14. The system according to any one of claims 1 to 13, wherein image features are identified in the received X-ray image, image features are identified in the virtual X-ray image, and the processing unit is further configured to perform a comparison between the image features in the virtual X-ray image of the plurality of virtual X-ray images and the image features in the received X-ray image by applying at least one of the group consisting of image rotation, image zoom, and translation in the image plane to determine one of the plurality of virtual X-ray images which best matches the image features of the image features in the received X-ray image, and the determined virtual X-ray image of the plurality of virtual X-ray images is used for the incomplete registration of the anatomical structure in the 3D coordinate system.

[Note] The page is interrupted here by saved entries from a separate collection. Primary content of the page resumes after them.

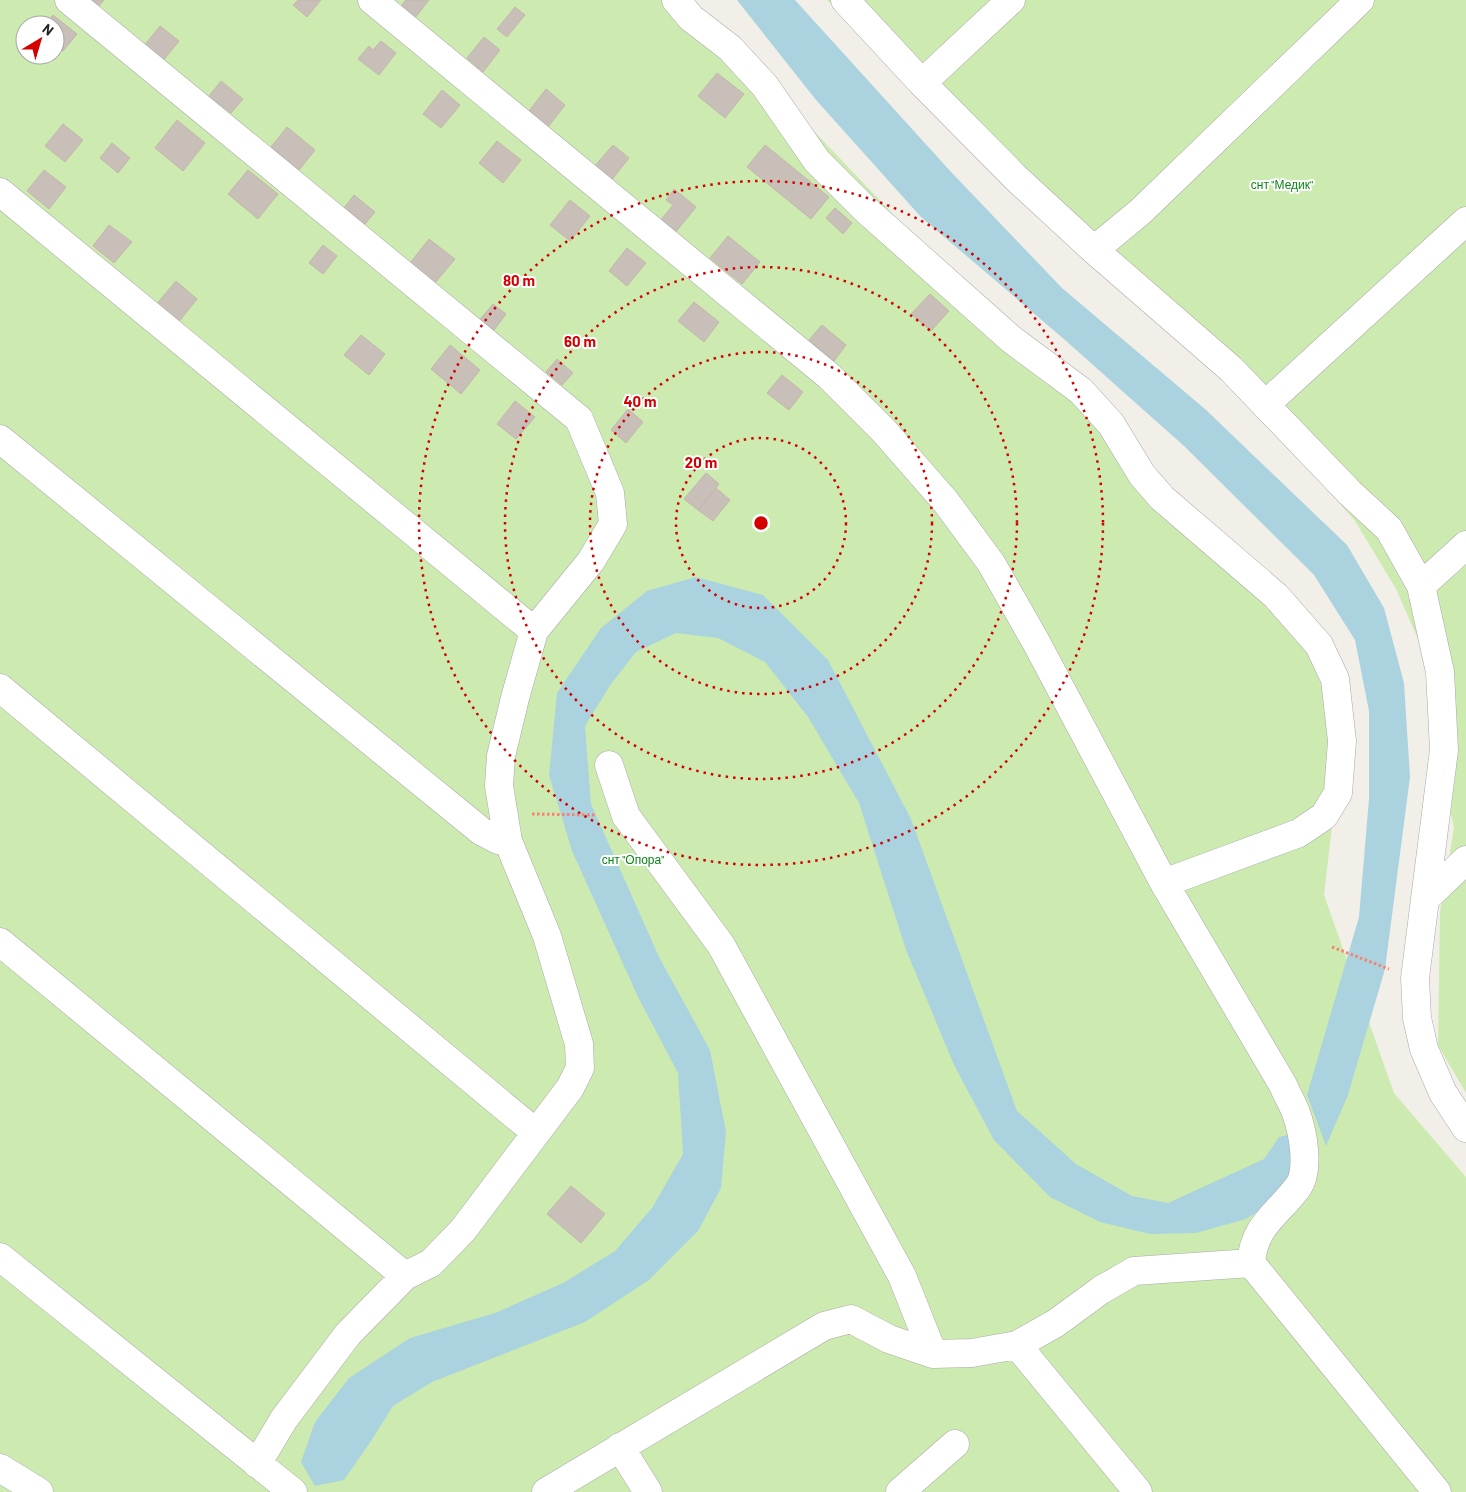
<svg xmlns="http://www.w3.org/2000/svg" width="1466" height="1492" font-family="Barlow,sans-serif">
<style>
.grass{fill:#cdebb0;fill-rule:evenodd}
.water{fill:#aad3df}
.building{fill:#c7bfb8;stroke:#c4b6ab}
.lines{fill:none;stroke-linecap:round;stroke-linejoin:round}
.minor-casing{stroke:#a9a9a9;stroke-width:29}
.path{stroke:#fa8072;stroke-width:3;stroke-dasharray:2.5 2.5;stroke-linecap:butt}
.minor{stroke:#fff;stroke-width:28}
.ring{fill:none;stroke:#d40000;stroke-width:2.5;stroke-dasharray:2.5 5}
.labels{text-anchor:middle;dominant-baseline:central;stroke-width:4;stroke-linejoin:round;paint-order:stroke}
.park-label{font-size:12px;fill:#0c8416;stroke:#fff}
.centre{fill:#d40000;stroke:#fff;stroke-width:2.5}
.ring-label{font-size:15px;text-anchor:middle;font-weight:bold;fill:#d40000;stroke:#fff;stroke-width:4;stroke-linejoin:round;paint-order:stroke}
</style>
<rect width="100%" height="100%" fill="#f2efe9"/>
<path class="grass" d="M0,0H680L768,83L1142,475L1326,662L1342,741L1324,895L1394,1093L1466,1177V1492H0ZM25,25H55V55H25Z
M827,0H1466V1093L1438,1045L1440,912L1454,828L1434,736L1425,655L1396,589L1355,521L1255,407L919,94Z"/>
<path class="water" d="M737,0H795L952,173L1062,288L1205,409L1347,545L1384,608L1404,683L1410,777L1385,969L1348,1095L1326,1146L1307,1095L1359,917L1369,799V711L1355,640L1314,575L1184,446L1065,340L921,217L816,100Z
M696,577L763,595L828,660L911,819L1017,1111L1076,1164L1132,1196L1168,1203L1264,1159L1279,1137L1288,1135L1295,1144L1296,1165L1277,1200L1246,1219L1196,1233L1150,1234L1100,1222L1050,1197L994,1140L954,1065L906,950L859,803L808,717L765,662L718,638L676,633L636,652L611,684L585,726L591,804L659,957L710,1050L726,1132L721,1188L698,1231L649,1280L585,1322L432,1382L393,1406L371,1441L344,1480L315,1486L301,1462L315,1422L349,1378L410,1338L495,1313L563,1283L615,1251L652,1208L683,1154L678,1073L638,997L572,851L549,775L557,693L601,628L647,591Z"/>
<path class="building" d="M89,0H104L98,7Z
M298,0H321L307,17L293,5Z
M406,0H429L415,18L401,6Z
M515,7L525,15L507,37L497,29Z
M53,15L77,34L63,51L55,45V25H45Z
M160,26L179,41L162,62L143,47Z
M484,37L500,50L483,72L467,58Z
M381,41L396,53L379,75L358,59L369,46L373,50Z
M717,73L744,94L725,118L698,96Z
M221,81L243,99L231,113L209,96Z
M546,89L565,105L548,127L529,111Z
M442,90L460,105L441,128L423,114Z
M177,120L205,143L183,171L155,148Z
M63,124L83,140L65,162L45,146Z
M287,127L315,150L299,170L271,147Z
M497,141L521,160L503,183L479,163Z
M112,143L130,158L118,173L100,158Z
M613,145L629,158L611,181L594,167Z
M765,145L829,197L811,219L747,167Z
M44,170L66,187L49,209L27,191Z
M248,170L278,194L258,219L228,194Z
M674,189L696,207L675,233L660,221L673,205L666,200Z
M354,195L375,212L365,224L344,208Z
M570,200L590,216L570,241L550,225Z
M835,208L852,223L843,234L826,218Z
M109,225L132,242L114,263L93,246Z
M728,236L760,262L742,284L710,258Z
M429,239L455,259L435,283L410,263Z
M323,245L337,256L323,274L309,263Z
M627,248L646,263L627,286L609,271Z
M176,281L197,299L177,324L155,306Z
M930,294L949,311L931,331L911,314Z
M694,302L719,322L704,342L678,321Z
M493,304L506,314L491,334L477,323Z
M822,325L846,345L834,361L809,340Z
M361,335L385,354L369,375L344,355Z
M450,345L480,370L461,394L431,369Z
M557,359L573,373L562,385L546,372Z
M782,375L803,392L789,410L767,393Z
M515,401L535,417L516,439L497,424Z
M628,409L643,422L626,443L611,430Z
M706,473L719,484L698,510L684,499Z
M716,488L730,500L713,521L698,510Z
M571,1186L605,1214L581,1243L547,1214Z"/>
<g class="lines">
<g class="minor-casing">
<path id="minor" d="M69,0L579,419L610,493L613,524L591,561L534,631L515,698L501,756L499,786L508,841L547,936L579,1044L580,1068L570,1088L463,1230L431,1263L405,1276L348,1334L284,1419L257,1464
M372,0L829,376L884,431L946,502L991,563L1036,642L1164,883L1283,1085C1287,1095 1293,1104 1296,1113C1303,1132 1310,1170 1298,1187C1277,1215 1254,1225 1251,1263L1437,1492
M676,0L691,18L730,48L765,86L817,161L865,209L1011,339L1081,391L1111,424L1142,475L1162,498L1276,596L1319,645L1335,679L1342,741L1338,793L1324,816L1299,833L1164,883
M845,0L922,83L1017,179L1094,250L1231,369L1350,493L1389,529L1421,586L1440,672L1444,750L1415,978L1417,1018L1424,1049L1443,1093L1466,1128
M922,83L1011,0
M0,192L534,631
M1094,250L1140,212L1360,0
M1265,405L1466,221
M0,439L481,831L498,840L508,841
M1421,586L1466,545
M0,688L535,1132
M609,765L626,816L721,945L902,1276L933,1354
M1427,897L1466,860
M0,942L405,1276
M0,1257L293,1492
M1017,1345L1138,1492
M620,1447L648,1492
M0,1468L39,1492
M546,1492L824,1326L851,1319L889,1339L933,1354L972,1353L1017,1345L1056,1323L1101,1290L1134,1271L1251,1263
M900,1492L955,1444"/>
</g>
<path class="path" d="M532,814L596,815
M1332,947L1389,969"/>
<use href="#minor" class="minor"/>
</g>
<g class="ring">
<circle cx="761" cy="523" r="85"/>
<circle cx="761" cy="523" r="171"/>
<circle cx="761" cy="523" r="256"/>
<circle cx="761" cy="523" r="342"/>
</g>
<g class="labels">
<g class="park-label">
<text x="1282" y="184">снт "Медик"</text>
<text x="633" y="859">снт "Опора"</text>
</g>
</g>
<circle cx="761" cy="523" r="8" class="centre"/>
<g class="ring-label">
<text x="519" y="286">80 m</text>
<text x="580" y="347">60 m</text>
<text x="640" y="407">40 m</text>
<text x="701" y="468">20 m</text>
</g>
<g transform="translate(40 40) rotate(38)"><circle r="24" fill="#ffffff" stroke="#a7a7a7"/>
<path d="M0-4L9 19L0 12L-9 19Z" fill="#d40000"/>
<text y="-8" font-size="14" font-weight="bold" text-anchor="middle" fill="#222222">N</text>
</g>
</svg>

15. The aforementioned processing unit is The method involves generating a second set of virtual X-ray images, wherein the virtual X-ray images of the second set of X-ray images are generated as projection images of the 3D dataset of the anatomical structure, and the distribution of different imaging directions is near the imaging direction of the determined virtual X-ray images. Identifying image features within the second set of virtual X-ray images, The system according to claim 14, wherein a comparison is performed between the image features of the virtual X-ray images of the second plurality of virtual X-ray images and the image features of the X-ray image by applying at least one of the group consisting of image rotation, image zoom, and translation in the image plane, in order to determine one of the virtual X-ray images of the second plurality of virtual X-ray images that best matches the image features of the X-ray image, the determined virtual X-ray image of the second plurality of virtual X-ray images is used to determine the complete registration of the position of the anatomical structure.